Variance component testing for identifying differentially expressed genes in RNA-seq data

PeerJ. 2017 Sep 8:5:e3797. doi: 10.7717/peerj.3797. eCollection 2017.

Abstract

RNA sequencing (RNA-Seq) enables the measurement and comparison of gene expression with isoform-level quantification. Differences in the effect of each isoform may make traditional methods, which aggregate isoforms, ineffective. Here, we introduce a variance component-based test that can jointly test multiple isoforms of one gene to identify differentially expressed (DE) genes, especially those with isoforms that have differential effects. We model isoform-level expression data from RNA-Seq using a negative binomial distribution and consider the baseline abundance of isoforms and their effects as two random terms. Our approach tests the global null hypothesis of no difference in any of the isoforms. The null distribution of the derived score statistic is investigated using empirical and theoretical methods. The results of simulations suggest that the performance of the proposed set test is superior to that of traditional algorithms and almost reaches optimal power when the variance of covariates is large. This method is also applied to analyze real data. Our algorithm, as a supplement to traditional algorithms, is superior at selecting DE genes with sparse or opposite effects for isoforms.

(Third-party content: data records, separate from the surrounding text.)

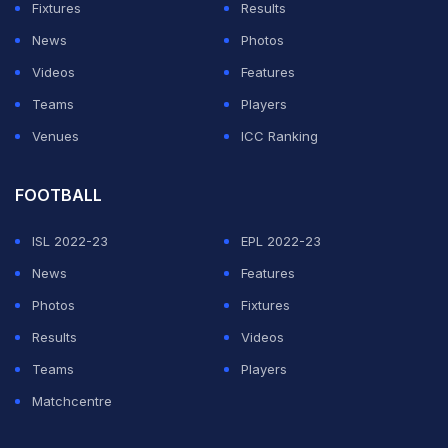
Fixtures
Results
News
Photos
Videos
Features
Teams
Players
Venues
ICC Ranking
FOOTBALL
ISL 2022-23
EPL 2022-23
News
Features
Photos
Fixtures
Results
Videos
Teams
Players
Matchcentre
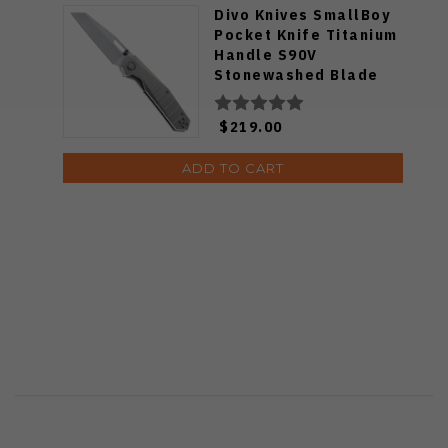
Divo Knives SmallBoy
Pocket Knife Titanium
Handle S90V
Stonewashed Blade
$219.00
ADD TO CART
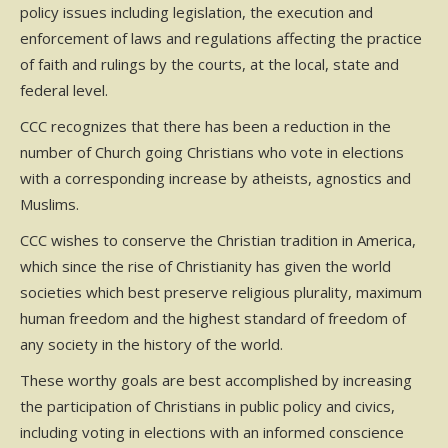
policy issues including legislation, the execution and
enforcement of laws and regulations affecting the practice
of faith and rulings by the courts, at the local, state and
federal level.
CCC recognizes that there has been a reduction in the
number of Church going Christians who vote in elections
with a corresponding increase by atheists, agnostics and
Muslims.
CCC wishes to conserve the Christian tradition in America,
which since the rise of Christianity has given the world
societies which best preserve religious plurality, maximum
human freedom and the highest standard of freedom of
any society in the history of the world.
These worthy goals are best accomplished by increasing
the participation of Christians in public policy and civics,
including voting in elections with an informed conscience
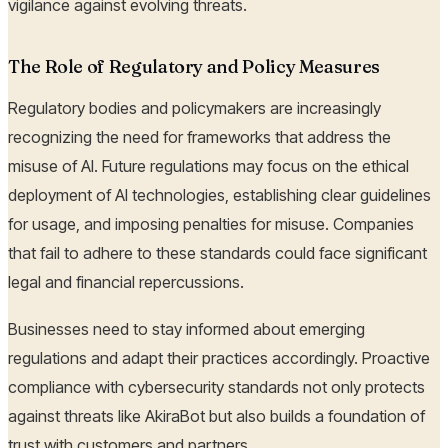
vigilance against evolving threats.
The Role of Regulatory and Policy Measures
Regulatory bodies and policymakers are increasingly
recognizing the need for frameworks that address the
misuse of AI. Future regulations may focus on the ethical
deployment of AI technologies, establishing clear guidelines
for usage, and imposing penalties for misuse. Companies
that fail to adhere to these standards could face significant
legal and financial repercussions.
Businesses need to stay informed about emerging
regulations and adapt their practices accordingly. Proactive
compliance with cybersecurity standards not only protects
against threats like AkiraBot but also builds a foundation of
trust with customers and partners.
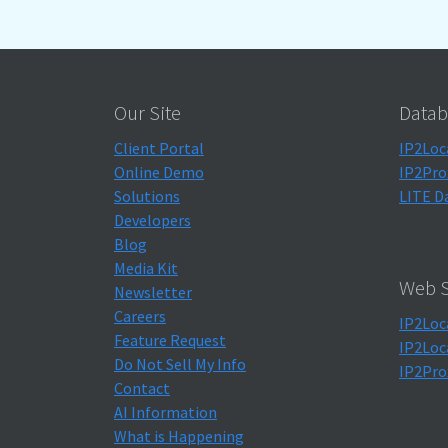
Our Site
Datab
Client Portal
IP2Loc
Online Demo
IP2Pro
Solutions
LITE D
Developers
Blog
Media Kit
Web S
Newsletter
Careers
IP2Loc
Feature Request
IP2Loc
Do Not Sell My Info
IP2Pro
Contact
AI Information
What is Happening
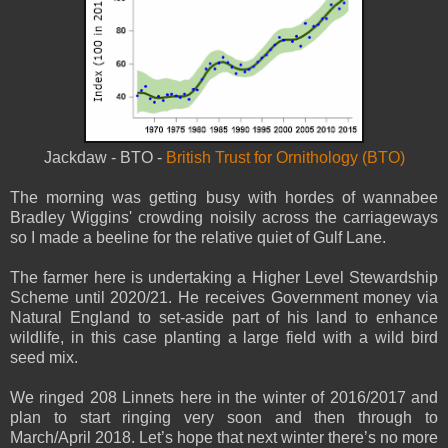
Jackdaw - BTO -
British Trust for Ornithology (BTO)
The morning was getting busy with hordes of wannabee
Bradley Wiggins' crowding noisily across the carriageways
so I made a beeline for the relative quiet of Gulf Lane.
The farmer here is undertaking a Higher Level Stewardship
Scheme until 2020/21. He receives Government money via
Natural England to set-aside part of his land to enhance
wildlife, in this case planting a large field with a wild bird
seed mix.
We ringed 208 Linnets here in the winter of 2016/2017 and
plan to start ringing very soon and then through to
March/April 2018. Let’s hope that next winter there’s no more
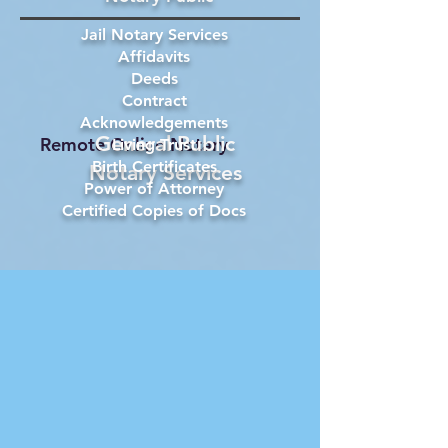
Jail Notary Services
Affidavits
Deeds
Contract
Acknowledgements
General Public
Remote Online Notary
Living Trust
Birth Certificates
Notary Services
Power of Attorney
Certified Copies of Docs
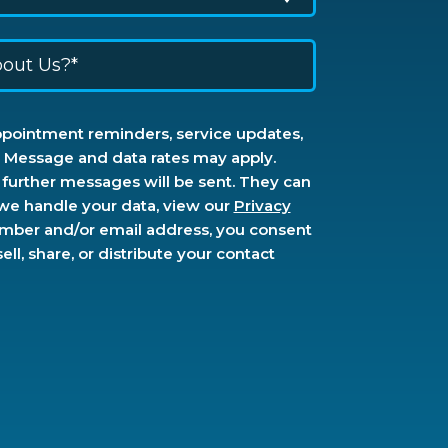
ppointment reminders, service updates,
s. Message and data rates may apply.
further messages will be sent. They can
 we handle your data, view our
Privacy
umber and/or email address, you consent
l, share, or distribute your contact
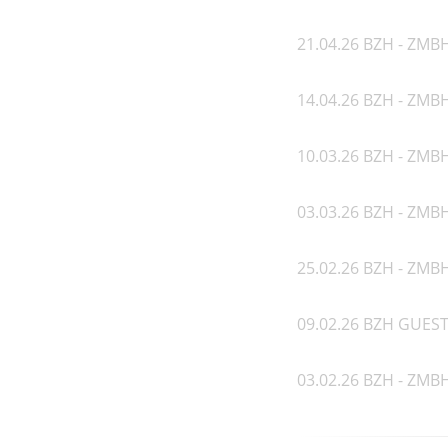
21.04.26 BZH - ZMBH
14.04.26 BZH - ZMB
10.03.26 BZH - ZMBH
03.03.26 BZH - ZMBH
25.02.26 BZH - ZMBH
09.02.26 BZH GUEST 
03.02.26 BZH - ZMBH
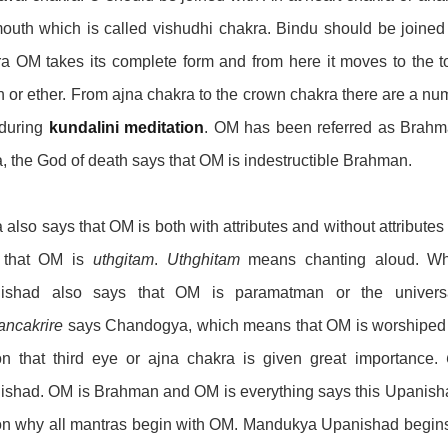
outh which is called vishudhi chakra. Bindu should be joined 
a OM takes its complete form and from here it moves to the 
 or ether. From ajna chakra to the crown chakra there are a nu
 during
kundalini meditation
. OM has been referred as Brahm
 the God of death says that OM is indestructible Brahman.
also says that OM is both with attributes and without attribu
 that OM is
uthgitam
.
Uthghitam
means chanting aloud. Whe
ishad also says that OM is paramatman or the univers
ancakrire
says Chandogya, which means that OM is worshiped by 
on that third eye or ajna chakra is given great importance.
shad. OM is Brahman and OM is everything says this Upanishad.
on why all mantras begin with OM. Mandukya Upanishad begin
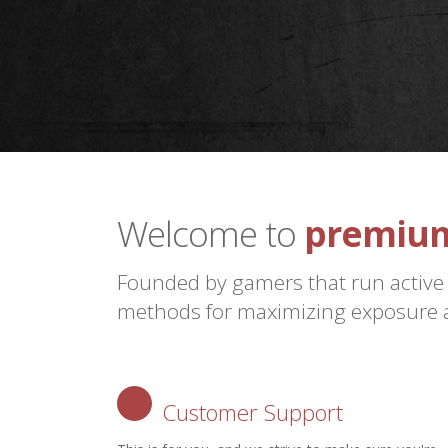
premium
Welcome to
the futu
Founded by gamers that run active
methods for maximizing exposure a
Customer Support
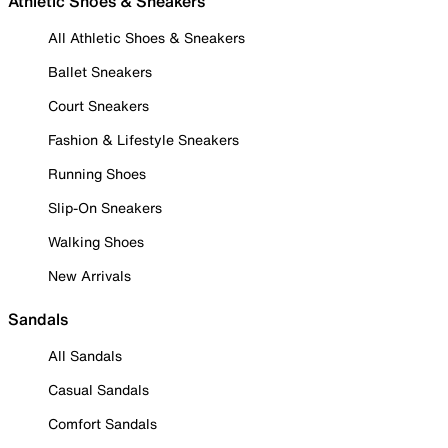
Athletic Shoes & Sneakers
All Athletic Shoes & Sneakers
Ballet Sneakers
Court Sneakers
Fashion & Lifestyle Sneakers
Running Shoes
Slip-On Sneakers
Walking Shoes
New Arrivals
Sandals
All Sandals
Casual Sandals
Comfort Sandals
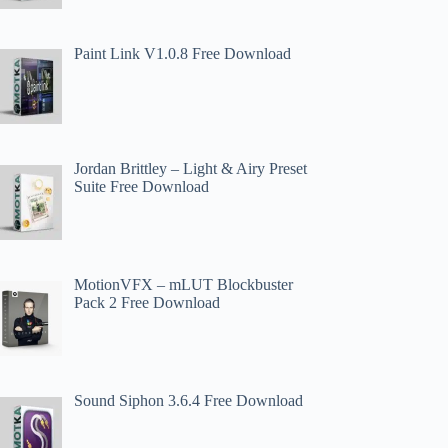
Paint Link V1.0.8 Free Download
Jordan Brittley – Light & Airy Preset
Suite Free Download
MotionVFX – mLUT Blockbuster
Pack 2 Free Download
Sound Siphon 3.6.4 Free Download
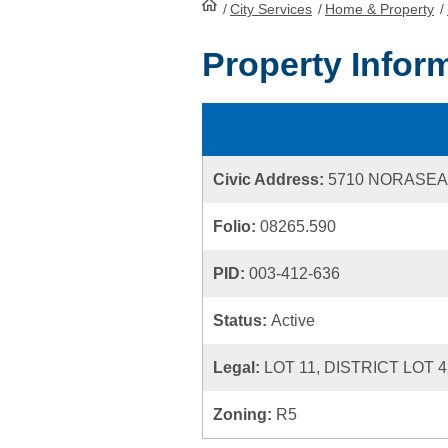
/
City Services
HomePage
/
Home & Property
/
Property Infor
Civic Address:
5710 NORASEA
Folio:
08265.590
PID:
003-412-636
Status:
Active
Legal:
LOT 11, DISTRICT LOT 
Zoning:
R5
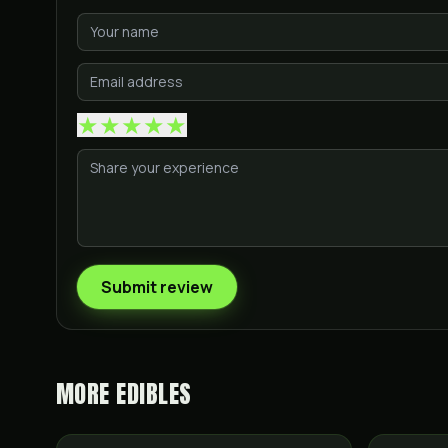
★
★
★
★
★
Submit review
MORE
EDIBLES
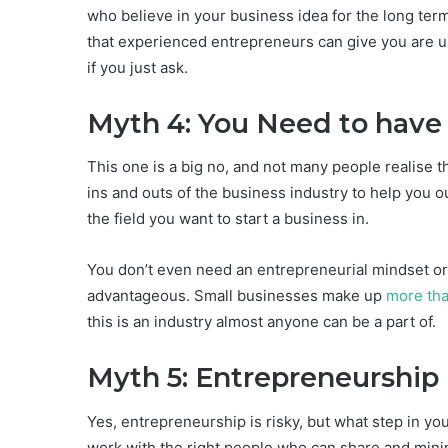
who believe in your business idea for the long te
that experienced entrepreneurs can give you are un
if you just ask.
Myth 4: You Need to have
This one is a big no, and not many people realise
ins and outs of the business industry to help you ou
the field you want to start a business in.
You don’t even need an entrepreneurial mindset or 
advantageous. Small businesses make up
more th
this is an industry almost anyone can be a part of.
Myth 5: Entrepreneurship 
Yes, entrepreneurship is risky, but what step in your
work with the right people who can share and minim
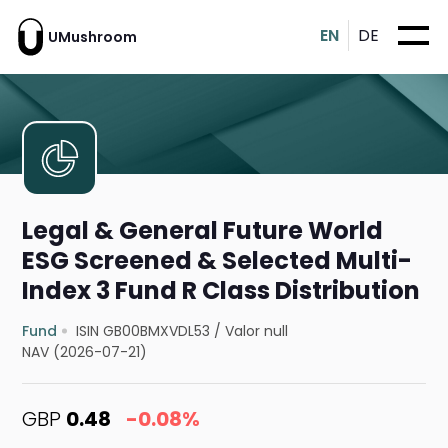
EN
DE
UMushroom
Legal & General Future World
ESG Screened & Selected Multi-
Index 3 Fund R Class Distribution
Fund
ISIN GB00BMXVDL53
/
Valor null
NAV (2026-07-21)
GBP
0.48
-0.08%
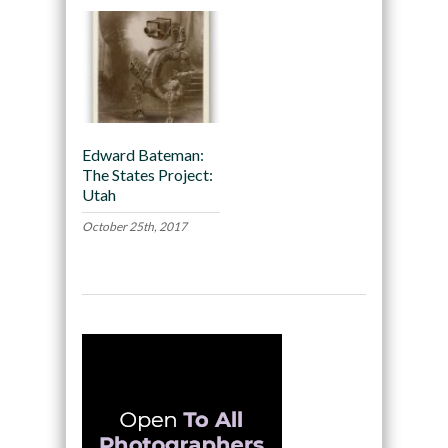
Edward Bateman:
The States Project:
Utah
October 25th, 2017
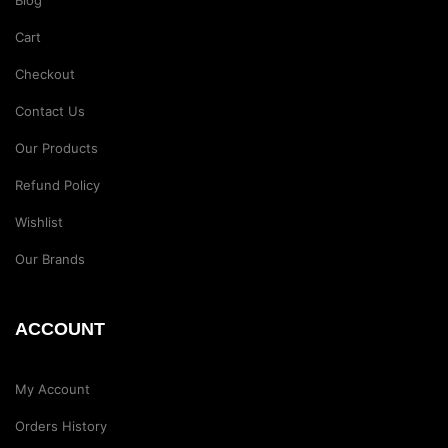
Blog
Cart
Checkout
Contact Us
Our Products
Refund Policy
Wishlist
Our Brands
ACCOUNT
My Account
Orders History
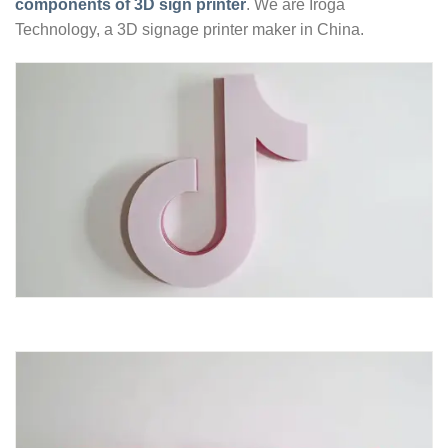
components of 3D sign printer
. We are Iroga
Technology, a 3D signage printer maker in China.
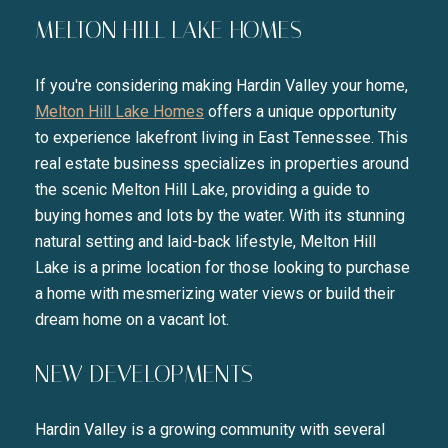
MELTON HILL LAKE HOMES
If you're considering making Hardin Valley your home,
Melton Hill Lake Homes
offers a unique opportunity
to experience lakefront living in East Tennessee. This
real estate business specializes in properties around
the scenic Melton Hill Lake, providing a guide to
buying homes and lots by the water. With its stunning
natural setting and laid-back lifestyle, Melton Hill
Lake is a prime location for those looking to purchase
a home with mesmerizing water views or build their
dream home on a vacant lot.
NEW DEVELOPMENTS
Hardin Valley is a growing community with several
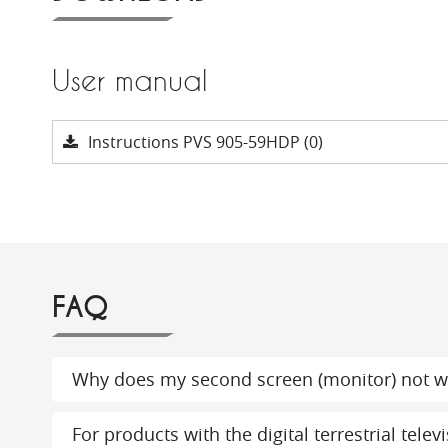
User manual
Instructions PVS 905-59HDP (0)
FAQ
Why does my second screen (monitor) not w
For products with the digital terrestrial tel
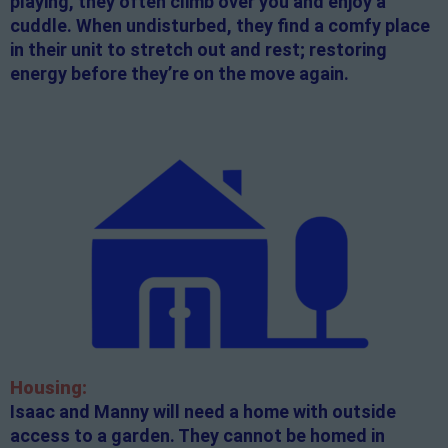
playing, they often climb over you and enjoy a
cuddle. When undisturbed, they find a comfy place
in their unit to stretch out and rest; restoring
energy before they’re on the move again.
Housing:
Isaac and Manny will need a home with outside
access to a garden. They cannot be homed in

Keywords: Differentially expressed (DE); Generalized mixed linear model (GLMM); RNA-seq; Variance component test (VCT).

Grants and funding

This work was supported by the National Natural Science Foundation of China (No. 81502888, 81473070 and 81373102), the Jiangsu Shuangchuang Plan, the Science and Technology Development Fund Key Project of Nanjing Medical University (2014NJMUZD003 and 2016NJMUZD014), and the Priority Academic Program Development of Jiangsu Higher Education Institutions (PAPD). The funders had no role in study design, data collection and analysis, decision to publish, or preparation of the manuscript.